=== WHAT YOU HAVE TO DO ===
Transcribe all of the data exactly. Omit the pictures.

=== SUPPLIED DATA ===
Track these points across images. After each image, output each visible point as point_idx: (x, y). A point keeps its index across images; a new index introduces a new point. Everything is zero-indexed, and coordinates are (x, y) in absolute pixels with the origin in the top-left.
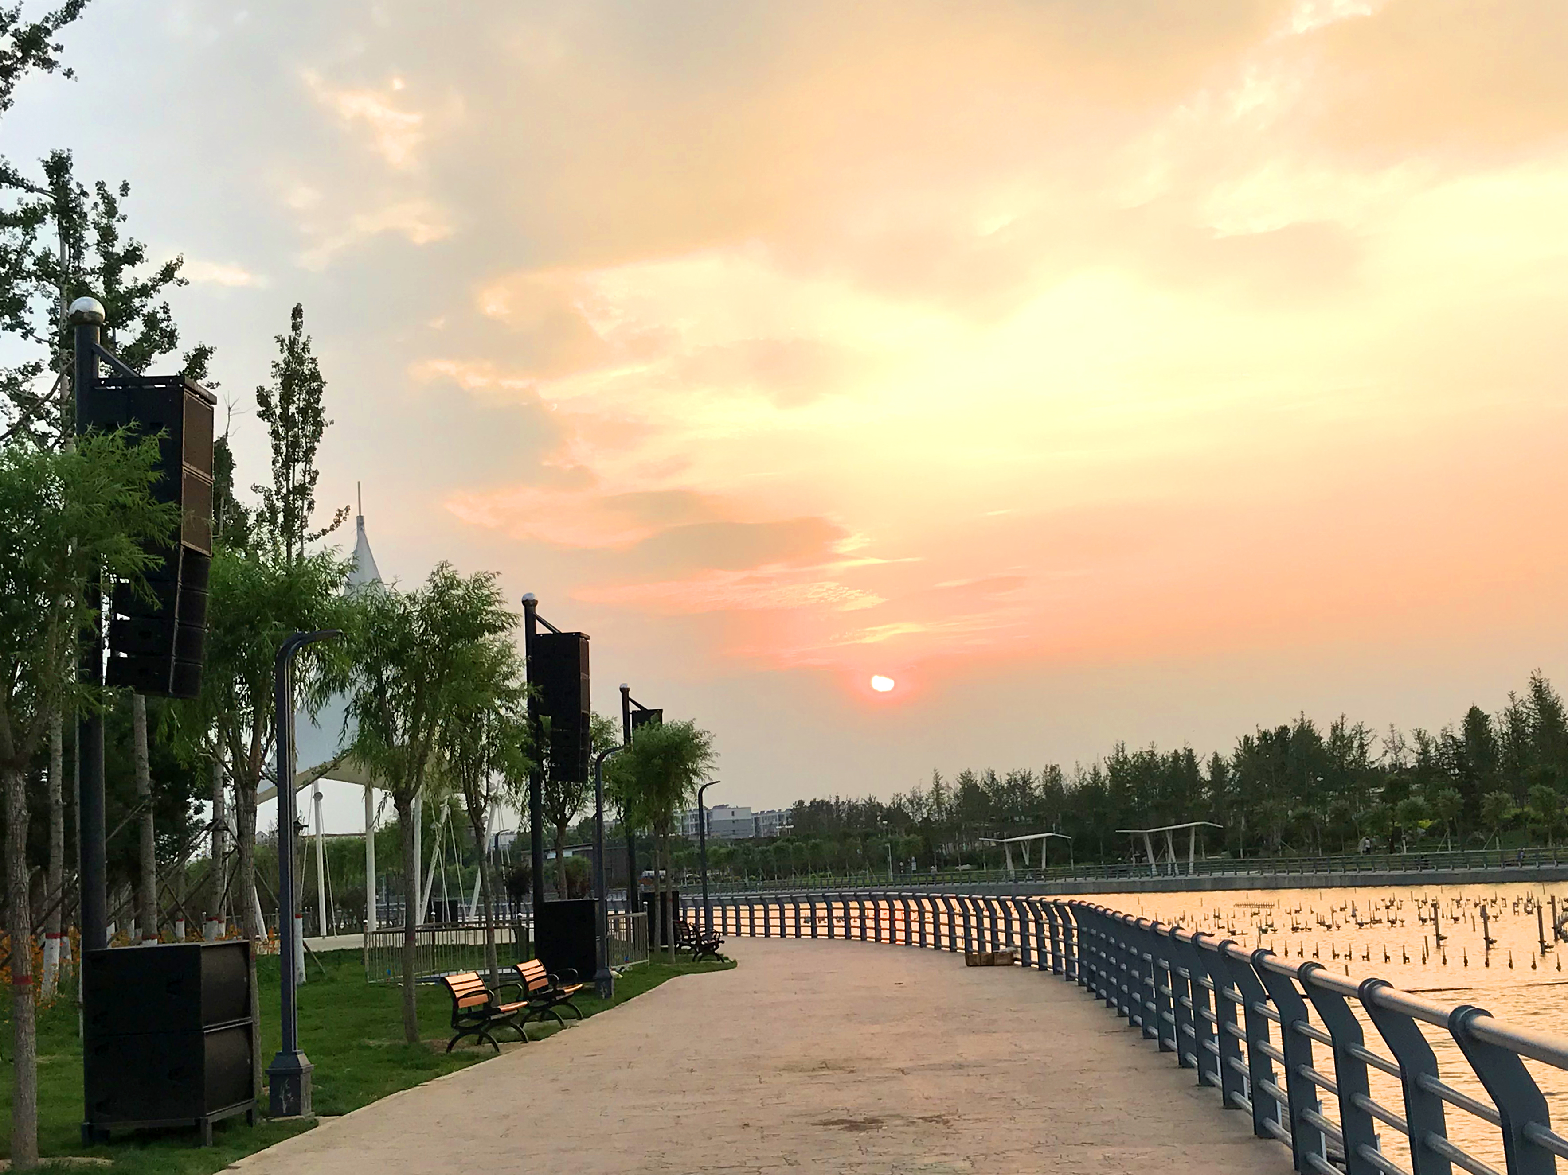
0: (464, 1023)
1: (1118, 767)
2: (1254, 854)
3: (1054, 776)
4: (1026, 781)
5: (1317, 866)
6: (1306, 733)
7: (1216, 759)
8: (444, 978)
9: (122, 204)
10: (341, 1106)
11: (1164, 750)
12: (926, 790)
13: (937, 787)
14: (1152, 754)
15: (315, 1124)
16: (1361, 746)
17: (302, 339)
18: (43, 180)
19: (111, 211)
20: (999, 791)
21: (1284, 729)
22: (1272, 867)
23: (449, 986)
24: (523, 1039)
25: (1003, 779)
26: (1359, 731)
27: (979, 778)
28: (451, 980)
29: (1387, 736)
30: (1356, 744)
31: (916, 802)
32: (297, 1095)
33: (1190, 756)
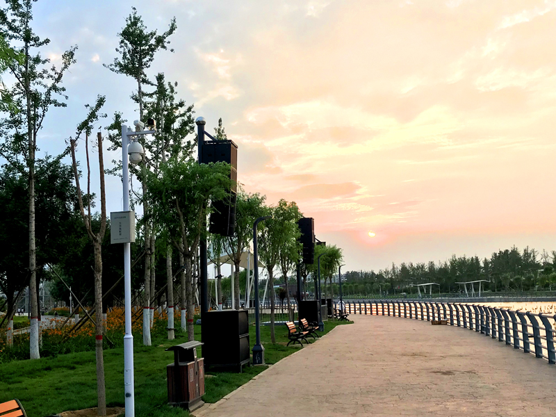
0: (292, 337)
1: (453, 262)
2: (499, 291)
3: (432, 265)
4: (423, 266)
5: (522, 295)
6: (514, 252)
7: (486, 260)
8: (285, 324)
9: (176, 89)
10: (272, 362)
11: (469, 257)
12: (390, 269)
13: (394, 268)
14: (465, 258)
15: (268, 367)
16: (534, 256)
17: (222, 129)
18: (156, 82)
19: (172, 91)
20: (413, 269)
21: (507, 251)
22: (508, 295)
23: (287, 326)
24: (307, 343)
25: (415, 265)
26: (533, 251)
27: (407, 265)
28: (288, 324)
29: (542, 253)
30: (532, 256)
31: (387, 272)
32: (261, 358)
33: (477, 259)
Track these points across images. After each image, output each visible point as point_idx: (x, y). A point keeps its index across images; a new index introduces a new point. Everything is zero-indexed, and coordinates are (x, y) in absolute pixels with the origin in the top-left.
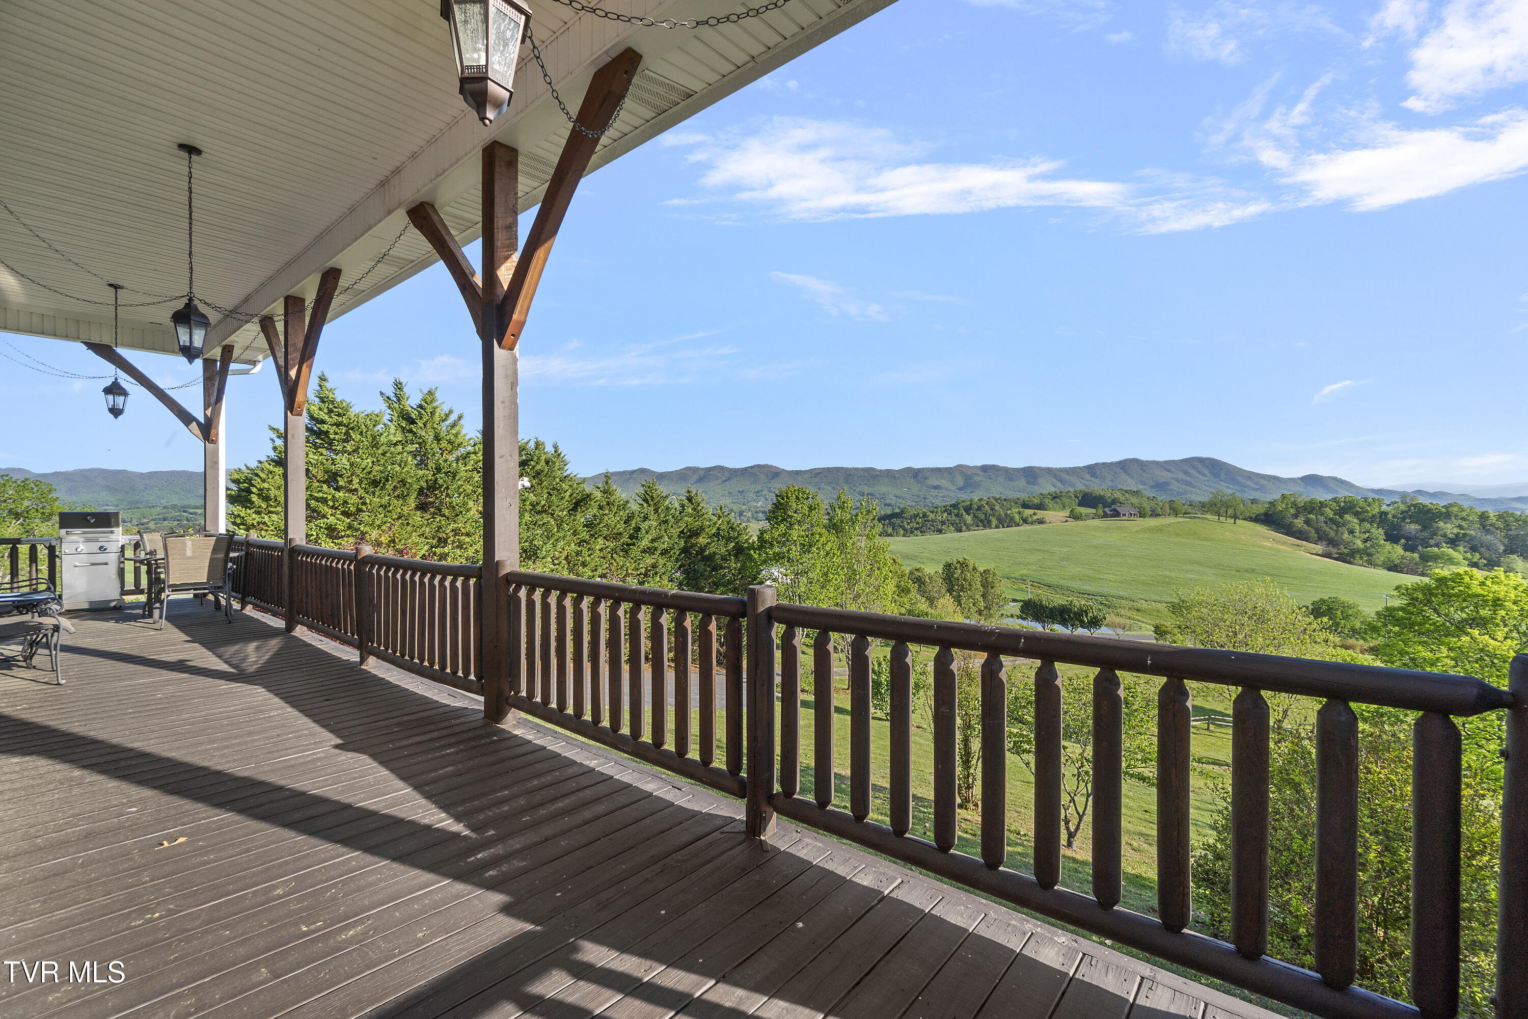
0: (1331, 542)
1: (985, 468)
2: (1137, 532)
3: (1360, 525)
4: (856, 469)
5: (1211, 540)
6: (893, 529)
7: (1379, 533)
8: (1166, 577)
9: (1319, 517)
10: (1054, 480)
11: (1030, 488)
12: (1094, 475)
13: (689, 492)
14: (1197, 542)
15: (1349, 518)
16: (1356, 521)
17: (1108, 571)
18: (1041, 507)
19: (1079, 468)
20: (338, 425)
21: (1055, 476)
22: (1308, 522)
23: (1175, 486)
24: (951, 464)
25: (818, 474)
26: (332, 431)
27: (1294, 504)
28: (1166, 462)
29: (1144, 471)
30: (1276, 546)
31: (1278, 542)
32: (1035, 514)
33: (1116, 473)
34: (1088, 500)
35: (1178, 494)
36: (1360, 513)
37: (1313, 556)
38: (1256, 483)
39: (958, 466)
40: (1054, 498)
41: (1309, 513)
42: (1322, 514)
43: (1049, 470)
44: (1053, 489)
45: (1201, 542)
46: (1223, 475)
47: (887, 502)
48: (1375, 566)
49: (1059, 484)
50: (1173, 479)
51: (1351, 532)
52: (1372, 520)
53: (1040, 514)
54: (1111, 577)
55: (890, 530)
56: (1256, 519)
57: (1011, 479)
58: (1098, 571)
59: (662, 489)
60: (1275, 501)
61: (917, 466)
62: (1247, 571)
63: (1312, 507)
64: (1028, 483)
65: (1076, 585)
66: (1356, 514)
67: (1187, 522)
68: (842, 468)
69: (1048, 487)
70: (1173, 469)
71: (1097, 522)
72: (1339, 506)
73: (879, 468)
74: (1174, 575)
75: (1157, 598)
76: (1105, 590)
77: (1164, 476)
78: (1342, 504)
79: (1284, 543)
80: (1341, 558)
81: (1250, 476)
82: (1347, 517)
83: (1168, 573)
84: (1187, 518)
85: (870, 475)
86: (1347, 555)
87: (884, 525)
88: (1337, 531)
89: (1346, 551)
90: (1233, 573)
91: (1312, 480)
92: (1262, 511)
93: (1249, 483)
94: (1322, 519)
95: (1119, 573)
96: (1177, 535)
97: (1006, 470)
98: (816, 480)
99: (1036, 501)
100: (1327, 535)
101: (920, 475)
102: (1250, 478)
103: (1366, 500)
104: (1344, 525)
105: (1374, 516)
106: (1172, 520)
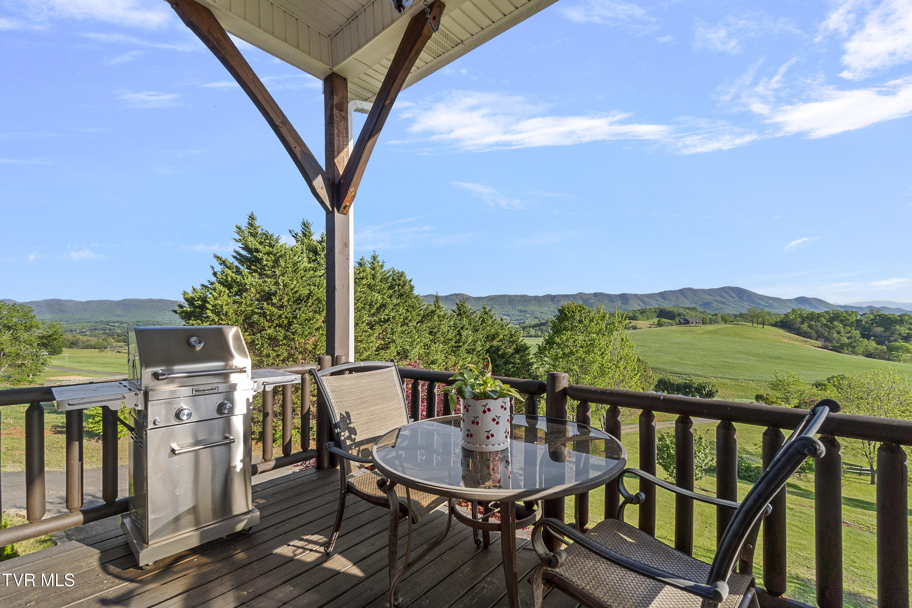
0: (827, 339)
1: (596, 295)
2: (701, 333)
3: (844, 328)
4: (516, 296)
5: (749, 338)
6: (542, 332)
7: (857, 333)
8: (726, 362)
9: (817, 323)
10: (639, 301)
11: (625, 307)
12: (664, 298)
13: (484, 308)
14: (741, 339)
15: (836, 324)
16: (841, 325)
17: (688, 359)
18: (633, 318)
19: (655, 294)
20: (268, 253)
21: (640, 299)
22: (810, 327)
23: (715, 305)
24: (575, 293)
25: (492, 299)
26: (265, 259)
27: (800, 315)
28: (709, 290)
29: (696, 295)
30: (791, 342)
31: (792, 339)
32: (630, 323)
33: (678, 297)
34: (663, 314)
35: (717, 309)
36: (844, 320)
37: (817, 348)
38: (767, 303)
39: (579, 293)
40: (642, 313)
41: (811, 321)
42: (819, 322)
43: (636, 296)
44: (639, 308)
45: (744, 340)
46: (745, 298)
47: (536, 316)
48: (857, 354)
49: (642, 304)
50: (714, 300)
51: (839, 333)
52: (851, 325)
53: (634, 323)
54: (690, 362)
55: (540, 334)
56: (775, 325)
57: (612, 301)
58: (681, 359)
59: (468, 306)
60: (788, 313)
61: (553, 293)
62: (776, 358)
63: (812, 317)
64: (623, 303)
65: (668, 367)
66: (841, 321)
67: (733, 327)
68: (507, 295)
69: (636, 306)
70: (714, 294)
71: (675, 328)
72: (830, 316)
73: (530, 295)
74: (730, 361)
75: (722, 376)
76: (688, 371)
77: (708, 298)
78: (832, 315)
79: (796, 340)
80: (835, 349)
81: (762, 298)
82: (836, 323)
83: (726, 360)
84: (732, 324)
85: (525, 299)
86: (838, 347)
87: (536, 330)
88: (829, 332)
89: (838, 345)
90: (768, 359)
91: (802, 300)
92: (779, 320)
93: (762, 302)
94: (819, 324)
95: (694, 360)
96: (728, 335)
97: (609, 296)
98: (491, 303)
99: (631, 315)
100: (823, 335)
101: (556, 299)
102: (762, 299)
103: (847, 312)
104: (833, 328)
105: (852, 322)
106: (723, 326)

=== ANSWER SPACE ===
Track these points across images. After each image, output each visible point as point_idx: (x, y). A point keeps its index across images; a new index introduces a new point. Everything is zero-indexed, and coordinates are (x, y) in absolute pixels with the origin in the top-left.
0: (464, 1023)
1: (1118, 767)
2: (1254, 854)
3: (1054, 776)
4: (1026, 781)
5: (1317, 866)
6: (1306, 733)
7: (1216, 759)
8: (444, 978)
9: (122, 204)
10: (341, 1106)
11: (1164, 750)
12: (926, 790)
13: (937, 787)
14: (1152, 754)
15: (315, 1124)
16: (1361, 746)
17: (302, 339)
18: (43, 180)
19: (111, 211)
20: (999, 791)
21: (1284, 729)
22: (1272, 867)
23: (449, 986)
24: (523, 1039)
25: (1003, 779)
26: (1359, 731)
27: (979, 778)
28: (451, 980)
29: (1387, 736)
30: (1356, 744)
31: (916, 802)
32: (297, 1095)
33: (1190, 756)
0: (292, 337)
1: (453, 262)
2: (499, 291)
3: (432, 265)
4: (423, 266)
5: (522, 295)
6: (514, 252)
7: (486, 260)
8: (285, 324)
9: (176, 89)
10: (272, 362)
11: (469, 257)
12: (390, 269)
13: (394, 268)
14: (465, 258)
15: (268, 367)
16: (534, 256)
17: (222, 129)
18: (156, 82)
19: (172, 91)
20: (413, 269)
21: (507, 251)
22: (508, 295)
23: (287, 326)
24: (307, 343)
25: (415, 265)
26: (533, 251)
27: (407, 265)
28: (288, 324)
29: (542, 253)
30: (532, 256)
31: (387, 272)
32: (261, 358)
33: (477, 259)
Track these points across images. After each image, output each visible point as point_idx: (x, y). A point keeps its index across images; a new index introduces a new point. Everything is zero-indexed, and coordinates are (x, y) in absolute pixels with the origin in the top-left.
0: (1331, 542)
1: (985, 468)
2: (1137, 532)
3: (1360, 525)
4: (856, 469)
5: (1211, 540)
6: (893, 529)
7: (1379, 533)
8: (1166, 577)
9: (1319, 517)
10: (1054, 480)
11: (1030, 488)
12: (1094, 475)
13: (689, 492)
14: (1197, 542)
15: (1349, 518)
16: (1356, 521)
17: (1108, 571)
18: (1041, 507)
19: (1079, 468)
20: (338, 425)
21: (1055, 476)
22: (1308, 522)
23: (1175, 486)
24: (951, 464)
25: (818, 474)
26: (332, 431)
27: (1294, 504)
28: (1166, 462)
29: (1144, 471)
30: (1276, 546)
31: (1278, 542)
32: (1035, 514)
33: (1116, 473)
34: (1088, 500)
35: (1178, 494)
36: (1360, 513)
37: (1313, 556)
38: (1256, 483)
39: (958, 466)
40: (1054, 498)
41: (1309, 513)
42: (1322, 514)
43: (1049, 470)
44: (1053, 489)
45: (1201, 542)
46: (1223, 475)
47: (887, 502)
48: (1375, 566)
49: (1059, 484)
50: (1173, 479)
51: (1351, 532)
52: (1372, 520)
53: (1040, 514)
54: (1111, 577)
55: (890, 530)
56: (1256, 519)
57: (1011, 479)
58: (1098, 571)
59: (662, 489)
60: (1275, 501)
61: (917, 466)
62: (1247, 571)
63: (1312, 507)
64: (1028, 483)
65: (1076, 585)
66: (1356, 514)
67: (1187, 522)
68: (842, 468)
69: (1048, 487)
70: (1173, 469)
71: (1097, 522)
72: (1339, 506)
73: (879, 468)
74: (1174, 575)
75: (1157, 598)
76: (1105, 590)
77: (1164, 476)
78: (1342, 504)
79: (1284, 543)
80: (1341, 558)
81: (1250, 476)
82: (1347, 517)
83: (1168, 573)
84: (1187, 518)
85: (870, 475)
86: (1347, 555)
87: (884, 525)
88: (1337, 531)
89: (1346, 551)
90: (1233, 573)
91: (1312, 480)
92: (1262, 511)
93: (1249, 483)
94: (1322, 519)
95: (1119, 573)
96: (1177, 535)
97: (1006, 470)
98: (816, 480)
99: (1036, 501)
100: (1327, 535)
101: (920, 475)
102: (1250, 478)
103: (1366, 500)
104: (1344, 525)
105: (1374, 516)
106: (1172, 520)
0: (827, 339)
1: (596, 295)
2: (701, 333)
3: (844, 328)
4: (516, 296)
5: (749, 338)
6: (542, 332)
7: (857, 333)
8: (726, 362)
9: (817, 323)
10: (639, 301)
11: (625, 307)
12: (664, 298)
13: (484, 308)
14: (741, 339)
15: (836, 324)
16: (841, 325)
17: (688, 359)
18: (633, 318)
19: (655, 294)
20: (268, 253)
21: (640, 299)
22: (810, 327)
23: (715, 305)
24: (575, 293)
25: (492, 299)
26: (265, 259)
27: (800, 315)
28: (709, 290)
29: (696, 295)
30: (791, 342)
31: (792, 339)
32: (630, 323)
33: (678, 297)
34: (663, 314)
35: (717, 309)
36: (844, 320)
37: (817, 348)
38: (767, 303)
39: (579, 293)
40: (642, 313)
41: (811, 321)
42: (819, 322)
43: (636, 296)
44: (639, 308)
45: (744, 340)
46: (745, 298)
47: (536, 316)
48: (857, 354)
49: (642, 304)
50: (714, 300)
51: (839, 333)
52: (851, 325)
53: (634, 323)
54: (690, 362)
55: (540, 334)
56: (775, 325)
57: (612, 301)
58: (681, 359)
59: (468, 306)
60: (788, 313)
61: (553, 293)
62: (776, 358)
63: (812, 317)
64: (623, 303)
65: (668, 367)
66: (841, 321)
67: (733, 327)
68: (507, 295)
69: (636, 306)
70: (714, 294)
71: (675, 328)
72: (830, 316)
73: (530, 295)
74: (730, 361)
75: (722, 376)
76: (688, 371)
77: (708, 298)
78: (832, 315)
79: (796, 340)
80: (835, 349)
81: (762, 298)
82: (836, 323)
83: (726, 360)
84: (732, 324)
85: (525, 299)
86: (838, 347)
87: (536, 330)
88: (829, 332)
89: (838, 345)
90: (768, 359)
91: (802, 300)
92: (779, 320)
93: (762, 302)
94: (819, 324)
95: (694, 360)
96: (728, 335)
97: (609, 296)
98: (491, 303)
99: (631, 315)
100: (823, 335)
101: (556, 299)
102: (762, 299)
103: (847, 312)
104: (833, 328)
105: (852, 322)
106: (723, 326)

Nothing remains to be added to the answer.